There are some methodological limitations that should be taken into consideration when interpreting the present study. Firstly, the fNIRS system allowed us to perform measurements only within a limited area of the prefrontal cortex, namely DLPFC. Future studies could include a multichannel fNIRS device to cover a larger as well as bilateral brain regions, as similar studies have revealed posture- and age-related interactions in other brain areas, such as the sensorimotor cortex (e.g., Wang et al. [32]). Moreover, a prefrontal hemispheric asymmetry can be found after different cognitive-motor interventions (e.g. an elevation of left ventrolateral PFC activity and a reduction of right ventrolateral PFC activity has been observed in old adults after cognitive training [33] or cognitive-motor training [34]. Secondly, due to the fact that normal aging is also accompanied by declines in executive function, including deficits in processing speed, working memory capacity, and attentional processing (namely in tasks requiring selective and/or divided attention) [35], other cognitive loads (e.g., reciting alternate letters of the alphabet, mental rotation task, serial sevens) aside from serial threes need to be tested. Another limitation goes in the direction of greater differences in age-related discrimination, that would perhaps have been more visible if the variability of COP parameters were available (e.g., standard deviations and/or root mean squares; for useful review see [36]). We further acknowledge that our sample of healthy older adults might not be representative of the general population of older adults.

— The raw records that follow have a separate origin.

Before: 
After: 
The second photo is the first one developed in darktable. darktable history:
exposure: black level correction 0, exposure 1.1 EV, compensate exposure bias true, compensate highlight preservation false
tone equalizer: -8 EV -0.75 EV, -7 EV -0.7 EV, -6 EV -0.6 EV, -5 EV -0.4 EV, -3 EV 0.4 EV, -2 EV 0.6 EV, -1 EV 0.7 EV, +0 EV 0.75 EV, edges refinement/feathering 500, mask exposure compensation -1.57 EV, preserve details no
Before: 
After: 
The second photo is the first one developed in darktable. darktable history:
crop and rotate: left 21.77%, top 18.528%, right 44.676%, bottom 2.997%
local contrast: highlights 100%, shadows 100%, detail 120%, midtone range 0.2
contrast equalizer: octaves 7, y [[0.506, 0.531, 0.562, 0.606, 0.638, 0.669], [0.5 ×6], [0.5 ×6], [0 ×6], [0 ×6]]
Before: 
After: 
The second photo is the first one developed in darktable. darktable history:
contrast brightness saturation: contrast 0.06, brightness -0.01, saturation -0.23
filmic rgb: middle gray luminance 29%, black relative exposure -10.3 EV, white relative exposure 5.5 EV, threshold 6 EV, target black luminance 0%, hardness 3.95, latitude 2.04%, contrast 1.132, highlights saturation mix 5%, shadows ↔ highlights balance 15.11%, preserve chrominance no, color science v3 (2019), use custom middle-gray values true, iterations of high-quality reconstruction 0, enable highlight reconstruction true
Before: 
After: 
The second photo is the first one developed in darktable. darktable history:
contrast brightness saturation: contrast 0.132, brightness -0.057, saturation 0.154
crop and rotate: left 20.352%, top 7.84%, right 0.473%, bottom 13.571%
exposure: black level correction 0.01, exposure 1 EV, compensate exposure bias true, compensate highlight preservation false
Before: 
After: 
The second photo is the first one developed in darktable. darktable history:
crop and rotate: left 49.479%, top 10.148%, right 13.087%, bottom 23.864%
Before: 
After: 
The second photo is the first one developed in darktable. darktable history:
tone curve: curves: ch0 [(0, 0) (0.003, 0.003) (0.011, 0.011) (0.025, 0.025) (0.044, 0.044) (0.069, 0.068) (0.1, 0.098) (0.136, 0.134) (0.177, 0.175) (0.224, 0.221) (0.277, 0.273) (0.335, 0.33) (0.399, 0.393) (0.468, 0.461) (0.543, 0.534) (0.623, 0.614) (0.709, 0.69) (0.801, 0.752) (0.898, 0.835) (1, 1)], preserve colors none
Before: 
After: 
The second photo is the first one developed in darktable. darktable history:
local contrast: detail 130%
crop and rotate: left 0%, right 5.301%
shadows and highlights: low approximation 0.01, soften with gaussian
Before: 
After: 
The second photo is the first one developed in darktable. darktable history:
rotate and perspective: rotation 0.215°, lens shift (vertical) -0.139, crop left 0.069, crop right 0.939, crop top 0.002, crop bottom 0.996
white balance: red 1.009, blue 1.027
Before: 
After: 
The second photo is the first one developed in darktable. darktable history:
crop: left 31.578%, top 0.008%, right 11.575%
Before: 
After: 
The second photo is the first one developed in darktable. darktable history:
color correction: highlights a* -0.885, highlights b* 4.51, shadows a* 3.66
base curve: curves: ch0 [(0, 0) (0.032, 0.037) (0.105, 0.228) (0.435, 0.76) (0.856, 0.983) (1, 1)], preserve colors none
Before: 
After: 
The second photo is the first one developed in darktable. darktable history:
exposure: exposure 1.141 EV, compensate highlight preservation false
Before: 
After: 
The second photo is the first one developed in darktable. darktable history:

This assumption is supported by the older participants’ subjective ratings of their health and fitness status (see Table 1), which were above the average among other older adults we collected in a larger PANGeA cohort (not published observations). Finally, although small sample sizes between groups are common in the literature, it must be acknowledged here that the matched n = 10 samples for each age group represent only the minimum needed for conducting the statistical parameters of the present pilot study (typically between 8 and 10 individuals per homogeneous group).

Conclusions

In summary, this is the first study to provide an indication that increasing postural demands contributes more to the observed increase in DLPFC activity during a postural dual-task than increasing the cognitive load. However, it should be noted that this finding may also have arisen from the fact that an increase in cognitive demand (i.e., simple mental math: “counting backwards by threes”) may not be directly comparable to the increase in motor demand (i.e., narrowing the base of support: “tandem stance”). The fNIRS measurements showed significantly higher O2Hb concentration level changes in the DLPFC when postural task difficulty was increased (from baseline to Tandem ST). In contrast, there were no significant increases in O2Hb concentration between the baseline and the dual-task condition (Cognitive ST) nor tandem stance (Tandem ST) and the DT condition. This suggests that changing the posture from normal stance to tandem stance increases cognitive load, at least in the DLPFC, while adding a serial threes cognitive task to tandem stance does not. Understanding the neural contribution to reduced postural control in aging could help developing novel interventions for elderly to reinforce postural control, especially in challenging dual- and multi-task conditions, and improve their quality of life, including a faster return to premorbid daily functioning.